Rite, probably going to get a cleveland launcher 460 offset in the next month. 

Cleveland Mens Launcher Driver Offset (2006) - Onlinegolf

I do sometimes fade the ball so offset would be good

also is this a regular driver not a draw driver?

anyone used this? good points, bad points???

thanks


----------



## cbwheeler (Apr 9, 2007)

Puke. I'm not a fan of offsets on drivers. What an offset does is moves the center of gravity a bit further back from the shaft, allowing for a slightly higher launch angle, which will reduce sidespin. It also moves the face back slightly, giving the club more time to become square.

If you've got an out to in swing, an offset driver isn't going to do anything for you. If you're not getting the driver square at impact, I'd suggest a shaft flex change or a slight swing change, rather than buying a driver that caters to your flaw.


----------



## white_tiger_137 (Mar 23, 2006)

I don't see the point in buying a club that might 'fix' your slice. You'd be better off actually fixing your slice.


----------



## 300Yards (Jan 23, 2007)

Yeah, no point in taking the bandaid approach...


----------



## Rebel 105 (Apr 17, 2007)

hey guys a dont slice and i'm not looking for any aid for mishaps in swing. I hit it where i aim.

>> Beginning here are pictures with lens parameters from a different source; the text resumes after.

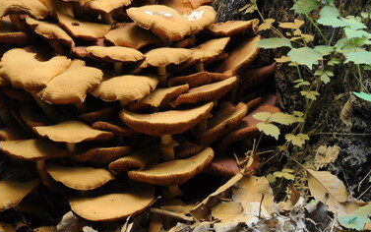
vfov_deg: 7.7
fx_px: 1720
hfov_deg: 12.3
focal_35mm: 170
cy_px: 92
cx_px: 98
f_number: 36
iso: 400
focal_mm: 105
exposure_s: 1
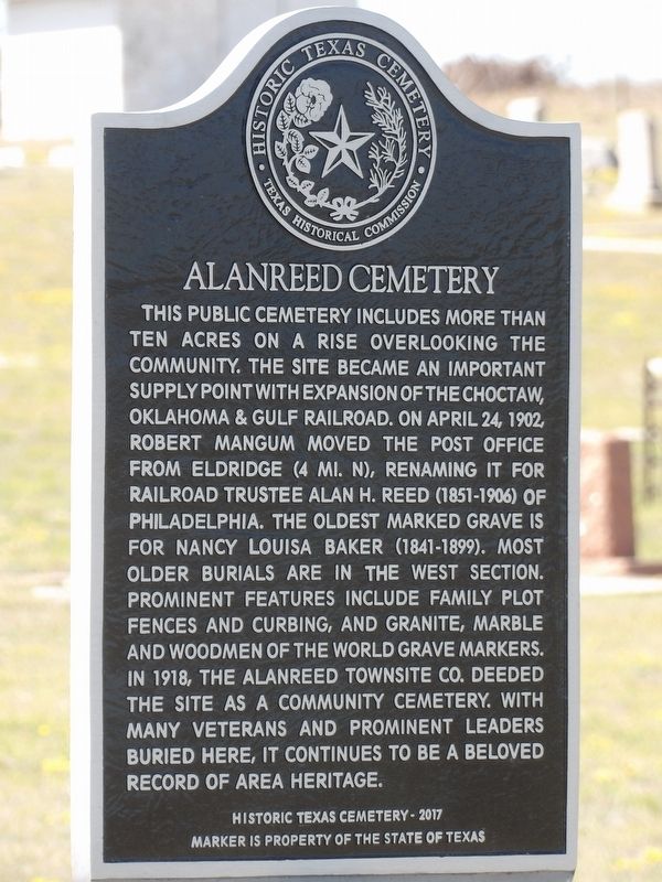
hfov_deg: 4.1
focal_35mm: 363
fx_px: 9256
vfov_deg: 5.5
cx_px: 331
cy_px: 441
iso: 100
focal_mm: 65.2
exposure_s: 1/201
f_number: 4.2
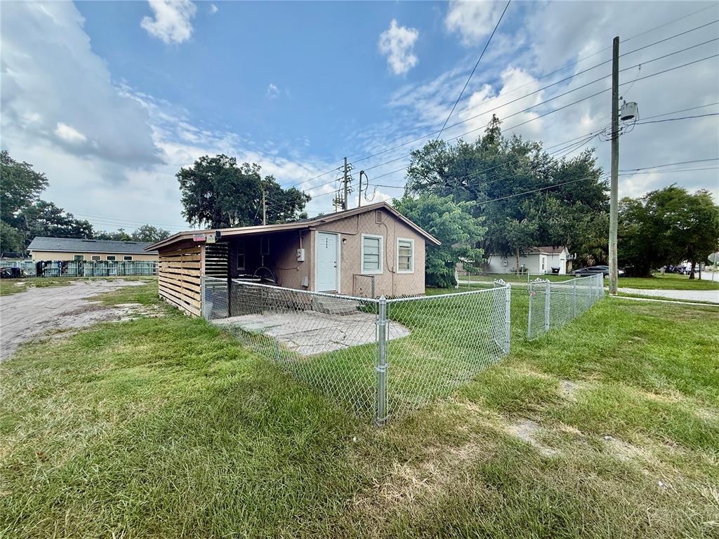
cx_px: 360
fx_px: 291
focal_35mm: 14
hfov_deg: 102.1
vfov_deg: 85.7
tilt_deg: -0.3
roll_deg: -0.3
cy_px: 270
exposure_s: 1/726
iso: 64
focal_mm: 2.22
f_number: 2.2
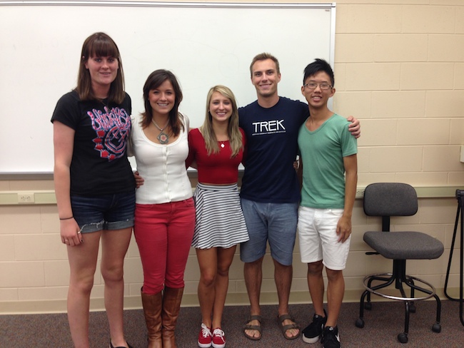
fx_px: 443
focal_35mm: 33
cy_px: 174
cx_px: 232
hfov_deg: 55.3
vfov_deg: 43.0
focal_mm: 4.12
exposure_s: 1/30
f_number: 2.4
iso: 50
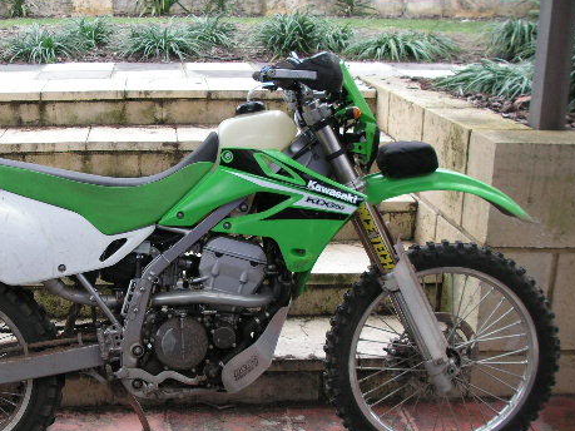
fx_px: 880
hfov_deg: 35.7
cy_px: 264
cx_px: 179
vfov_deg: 27.4
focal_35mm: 53
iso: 50
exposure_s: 1/60
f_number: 3.3
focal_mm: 6.3
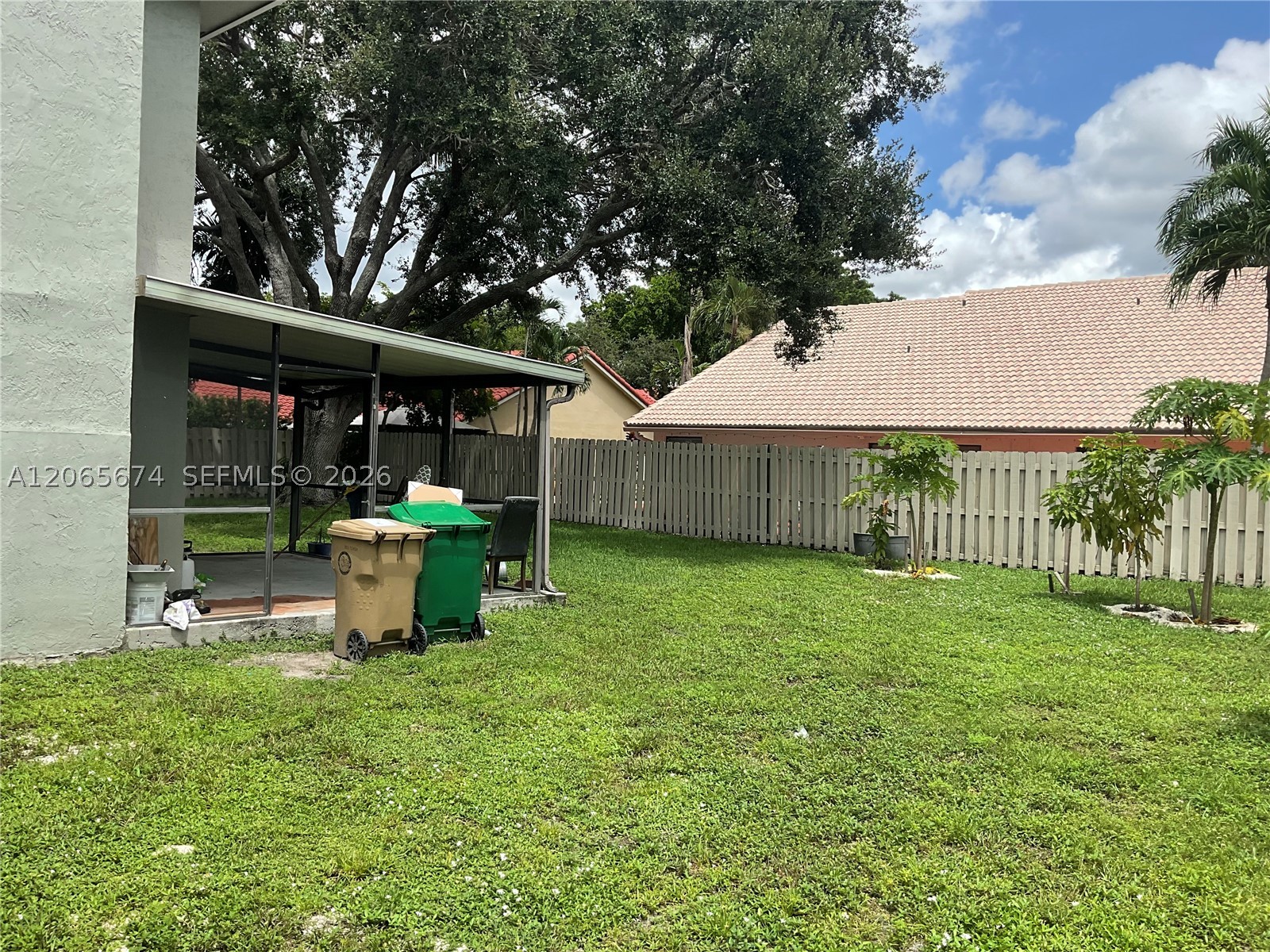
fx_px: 1064
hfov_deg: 61.7
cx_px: 635
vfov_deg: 48.2
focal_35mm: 29
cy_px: 476
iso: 16
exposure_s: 1/1168
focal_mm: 3
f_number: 1.8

nah i was just thinking of getting the offset because it's £30 cheaper than the other and doesn't affect performance, does it?


----------



## Jack C. (Jul 4, 2007)

I don't buy the "catering to your swing flaw" argument (in the nicest way possible of course  ). Everybody plays cavity-backed irons and 460cc drivers because they are more forgiving. Isn't that catering to your swing flaws? We could all go back to 250cc drivers and just work on not mis-hitting it so often. Plenty of pros play hybrids, yet Jack Nicklaus will tell you you can't work the ball nearly as well with a hybrid as you can with a 1 or 2 iron. Why don't those pros just learn to hit their long irons better instead of buying clubs that cater to their swing flaws? Plenty of other pros use drivers with moveable weights - how much you wanna bet those weights aren't chosen to reduce their tendency to miss it in one direction or the other? Tiger Woods had a piece of lead tape stuck on the back of his putter the other day - why didn't he just fix his stroke instead of modifying his club to cater to his swing flaw?


----------



## white_tiger_137 (Mar 23, 2006)

Is your current driver offset? If so, you must be taking at least a fade swing to hit it straight. And Jack, there are things that you can do with a 460 cc driver that would simply not be possible with anything made 15 years ago.


----------